Hi, that was a long post but all of the information in it is important, so thanks for that.

It sounds as though Gator has some pretty ingrained resource guarding behavior and as you also noted, is forming his own idea of pack structure and considers your daughter an equal and not a superior.

This attitude to children IS common, and a natural one in puppies, however it has to be overcome or there is the potential for a bite or bad situation to happen. With a dog the size and strength of a Rottweiler this is dangerous. Luckily your Gator is still very much a puppy and there is plenty of time to teach him to behave in a way that is acceptable.

The resource guarding is an issue that also NEEDS to be 100% corrected, as otherwise (again) there is the potential for getting bitten. You’ve done a great job so far and I commend your approach, you obviously have the temperament and ability to hold your own with a large, bossy, puppy and not be intimidated. That is essential in this type of situation. Teaching Gator the ‘Leave It!’ command (ie to allow you to take anything from him at any time) is another great tool in your efforts to correct this behavior. This page on another of my websites explains more (Leave It! Command

Rottweilers are super smart, very loving and loyal and one of the easiest breeds to train (in my experience). I raised 6 children in a home which always contained at least one Rottweiler, and at various times also a German Shepherd and two Cane Corsi, I do know the challenges of getting the pack structure to work and keeping kids safe. However individual personality and temperament of the dogs play their part and your Gator seems to be naturally dominant and very food motivated/oriented which can be extra difficult.

I would recommend getting some professional help with overcoming his guarding behavior. A dog trainer or behaviorist who will come into your home and work with you and your daughter (and husband too if possible) would be very beneficial. These sorts of situations usually need to be seen so that the dogs body language can be properly evaluated, as well as the behavior of the humans. It could really shortcut your way to a safer environment and reduce stress and work-load.

** Data excerpt **
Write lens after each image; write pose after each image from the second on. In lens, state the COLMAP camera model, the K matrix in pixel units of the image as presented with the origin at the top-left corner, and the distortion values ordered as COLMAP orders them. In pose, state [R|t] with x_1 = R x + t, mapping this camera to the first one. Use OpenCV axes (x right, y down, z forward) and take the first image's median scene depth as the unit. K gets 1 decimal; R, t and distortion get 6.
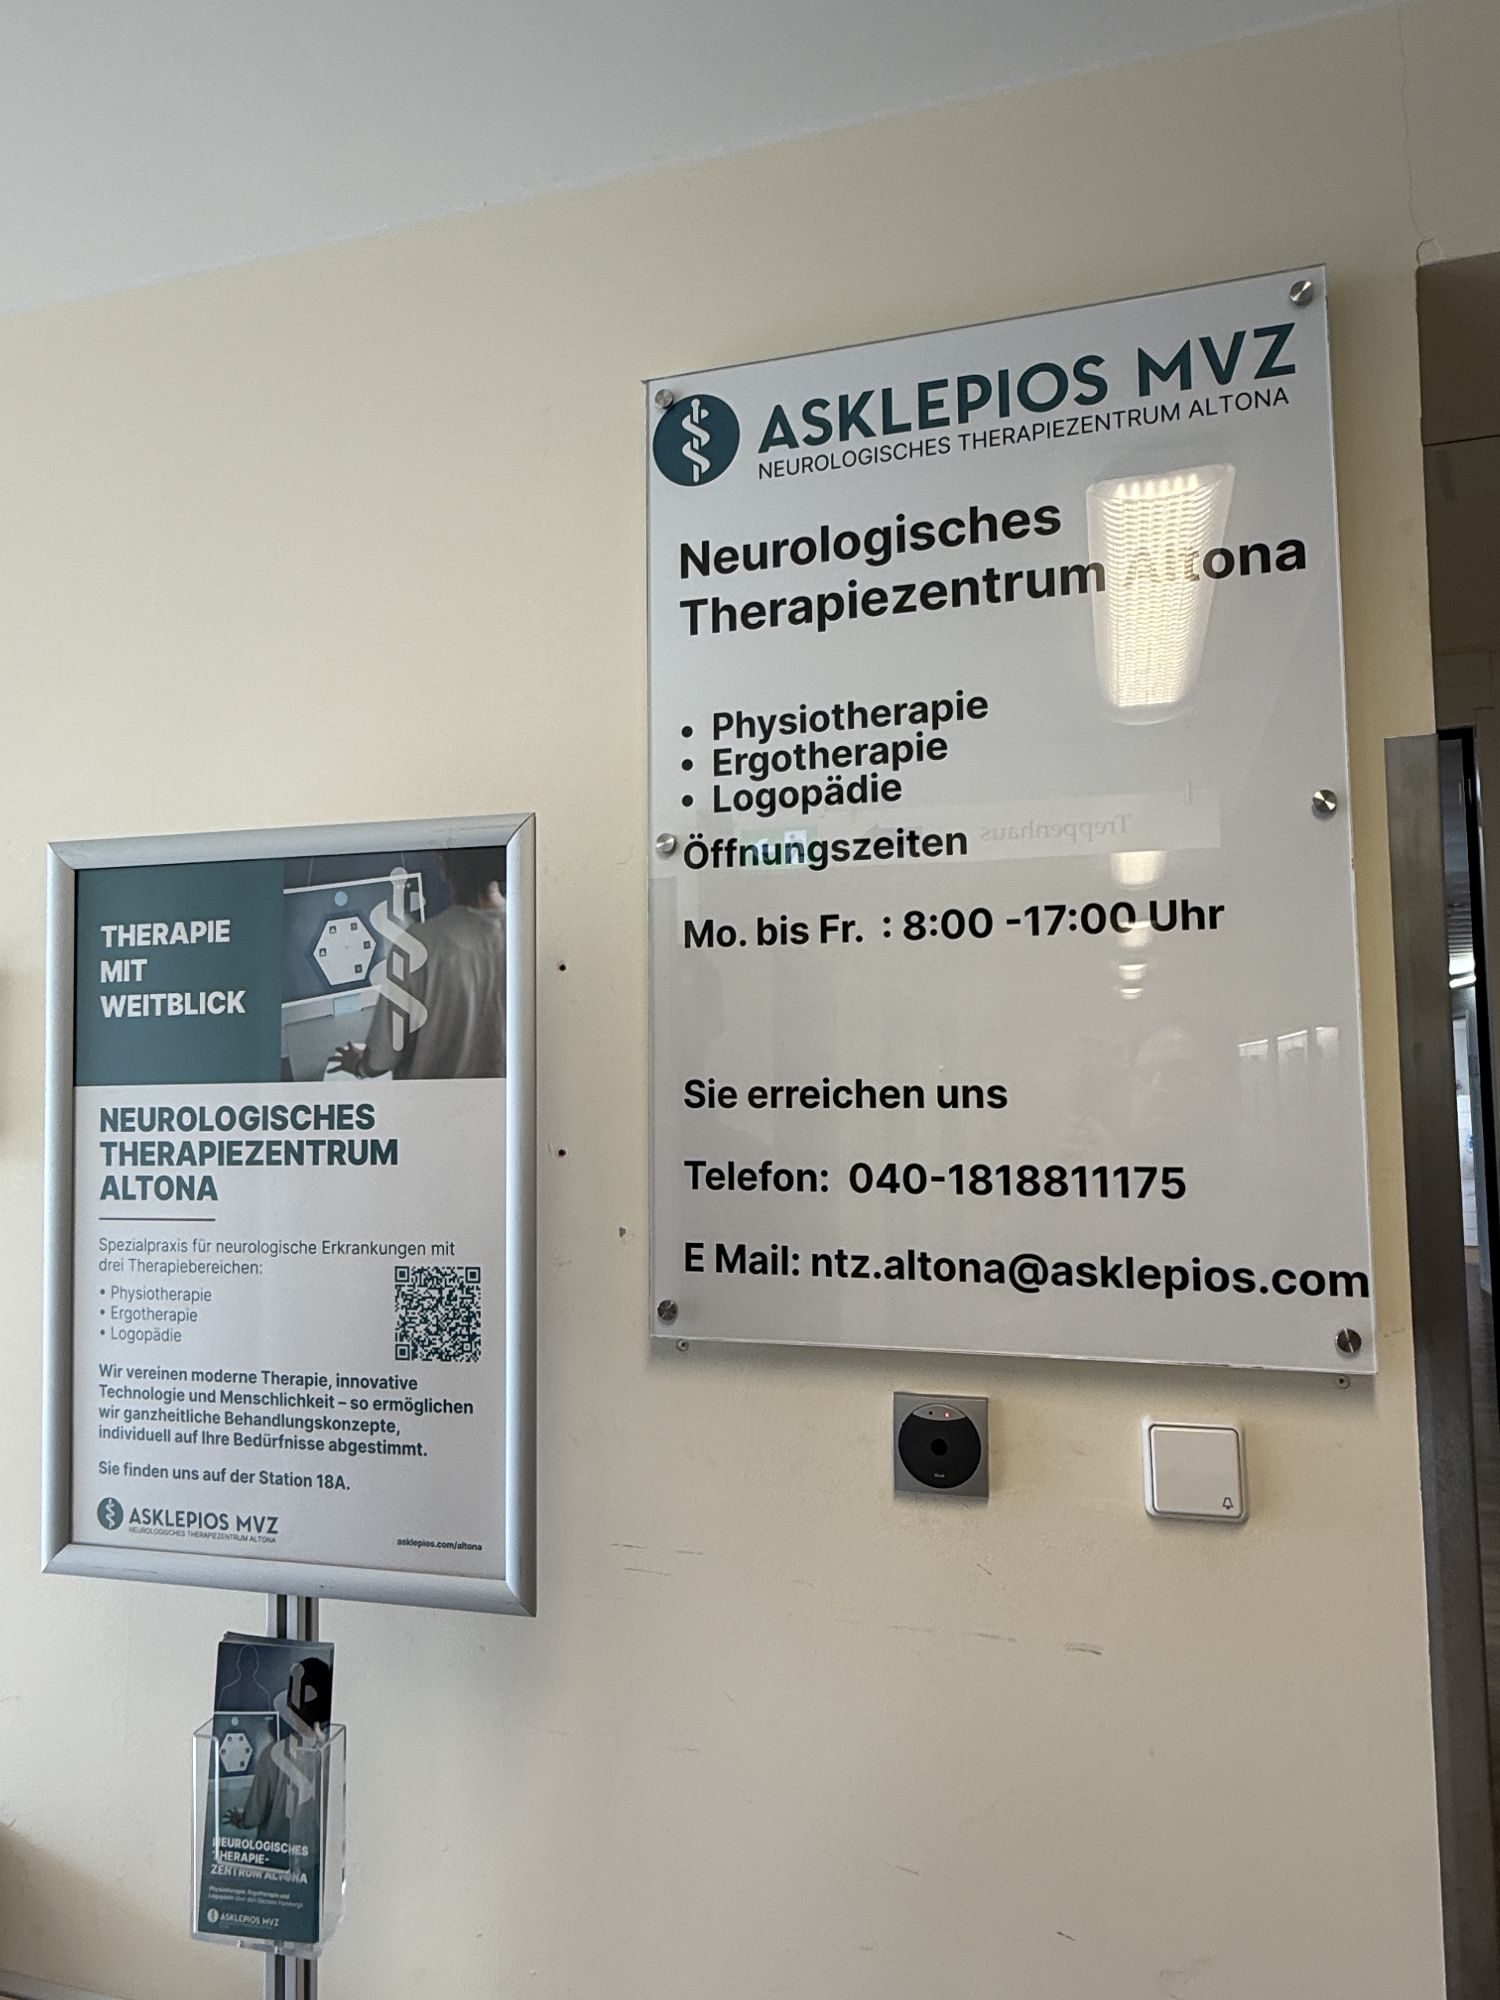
lens RADIAL K [[1226.9, 0, 759.7], [0, 1226.9, 997.4], [0, 0, 1]] dist [-0.043858, -0.001061]
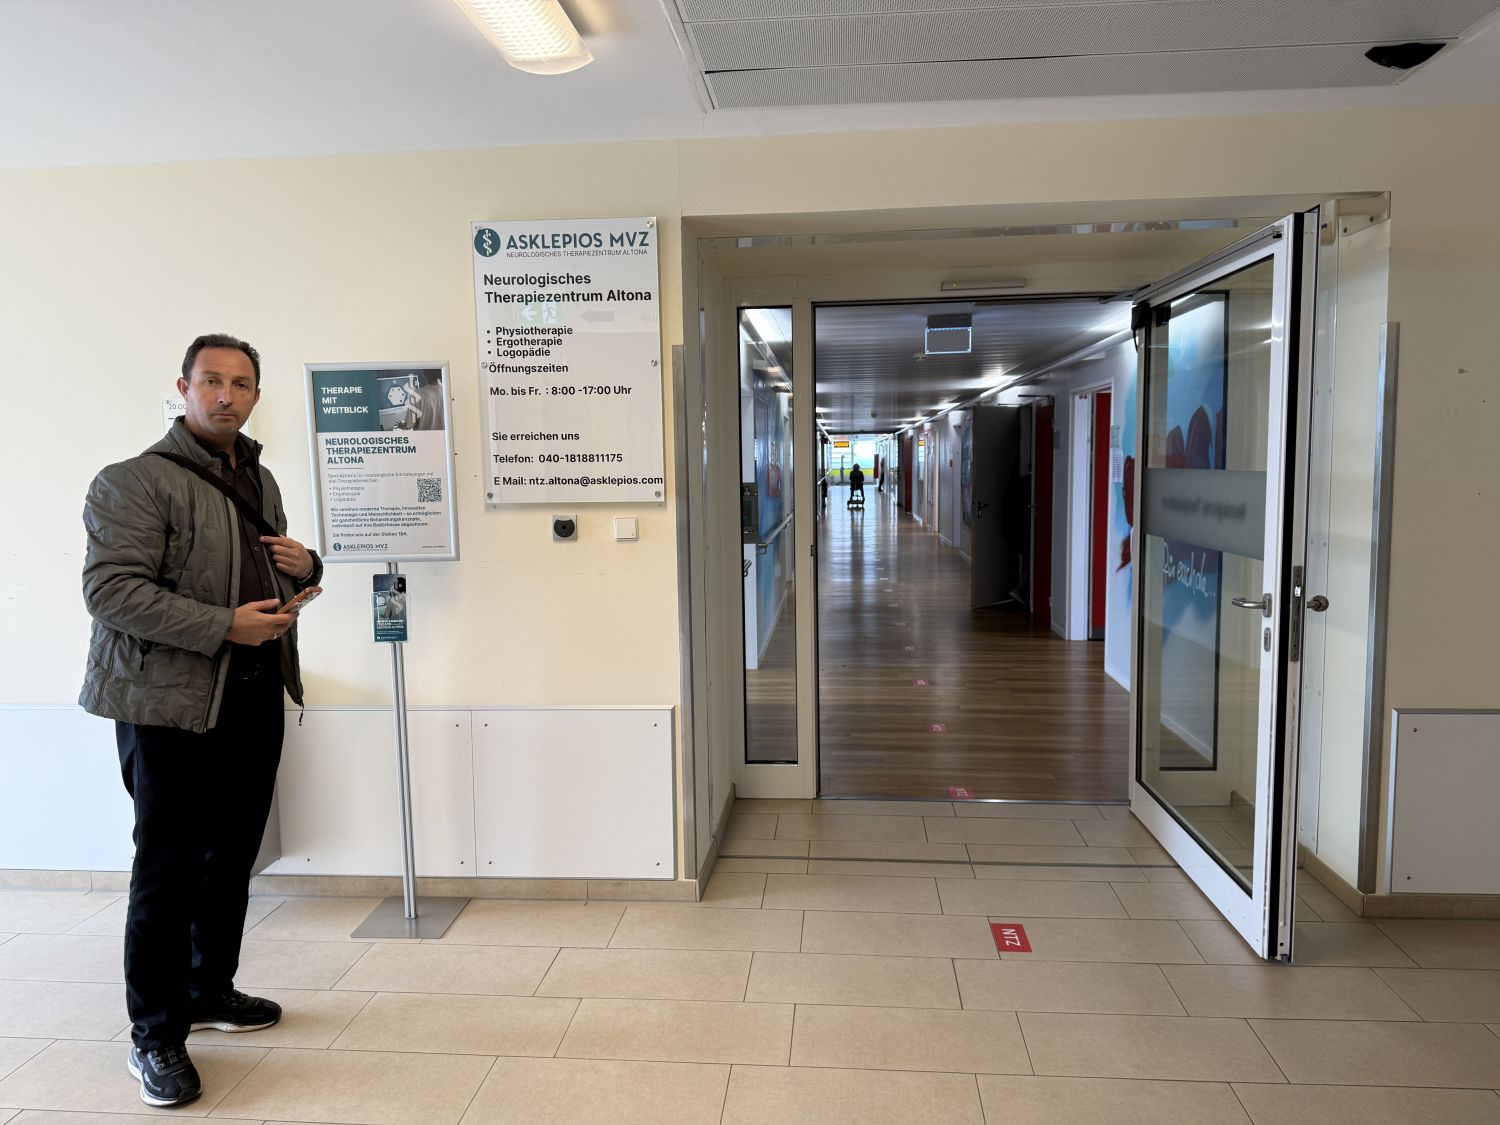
lens RADIAL K [[1086.1, 0, 780.6], [0, 1086.1, 579.5], [0, 0, 1]] dist [0.066990, -0.005341]
pose [[0.980533, -0.025454, 0.194699, 0.145503], [-0.006803, 0.986563, 0.163240, -0.039563], [-0.196238, -0.161387, 0.967184, -2.546834]]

** Try it **
Resume the advice about the Rottweiler puppy's resource guarding, starting right after its final sentence.

** Your response **
Rottweiler puppies are lean for a long time, and your little guy has years of growing to do so yes, he could well look ‘thin’ and that could be normal. But, if you haven’t had him checked for parasites such as worms by your own vet, I would strongly recommend doing so. An infestation (which would not necessarily have other visible signs) could cause this food obsession and thin appearance. Your vet can also tell you if your pup is within normal weight limits. Also be sure that you’re feeding a high quality premium puppy food for large breeds that supplies all the nutrients Gator needs. Pups will get what they need, and feel full, from less of a nutrient dense food than a more generic, poorer quality one.

I can’t say ‘yes, this is all normal, he will be just fine, continue as you are’… but I am not comfortable doing that because from what you describe Gator definitely needs to readjust his attitude to your daughter and be 100% reliable about letting you, your husband, daughter or any human take things (even edible ones) from him without complaint.

However he IS a puppy, and all of this is a learning curve, his attitudes are normal but need to be fully corrected. You are definitely moving in the right direction and this sort of behavior takes time to correct. Continue to include your daughter in his training and kudos to her for understanding what to do and being brave enough to do it 🙂 But, I really feel that getting some professional help to fully remedy the situation would be beneficial for everyone and ensure getting the results you want.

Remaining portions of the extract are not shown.